Though not widely used in clinic, quite a few new PET tracers, including FLT that measures cell proliferation [44,45], FMISO that measures hypoxia [46, 47], and others [48,49] have brought enthusiasm in the evaluation of tumor response for various disease sites. The aforementioned concepts and methods are generally applicable to any tracer and therapy where PET/CT is used for response evaluation.

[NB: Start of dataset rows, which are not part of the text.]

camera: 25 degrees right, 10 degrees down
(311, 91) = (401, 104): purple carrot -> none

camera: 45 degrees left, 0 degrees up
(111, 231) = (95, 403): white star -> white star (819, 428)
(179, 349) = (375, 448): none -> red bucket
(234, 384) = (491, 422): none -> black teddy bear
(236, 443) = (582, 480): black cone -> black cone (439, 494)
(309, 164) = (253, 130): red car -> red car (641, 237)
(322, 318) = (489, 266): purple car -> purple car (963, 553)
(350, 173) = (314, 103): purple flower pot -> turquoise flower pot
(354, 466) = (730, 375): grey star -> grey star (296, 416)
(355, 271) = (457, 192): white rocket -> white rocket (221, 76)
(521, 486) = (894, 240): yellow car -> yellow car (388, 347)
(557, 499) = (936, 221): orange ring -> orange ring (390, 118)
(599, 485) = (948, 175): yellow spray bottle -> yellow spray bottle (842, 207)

Challenges for implementing the new methodology with the more comprehensive PET/CT features include delineating the tumor volume in multi-modality (PET/CT) images, identifying a few features that truly capture biological changes correlated with tumor response for a specific disease and therapy, validating the results in large, multicenter patient datasets, vendor implementation and ultimately clinic acceptance.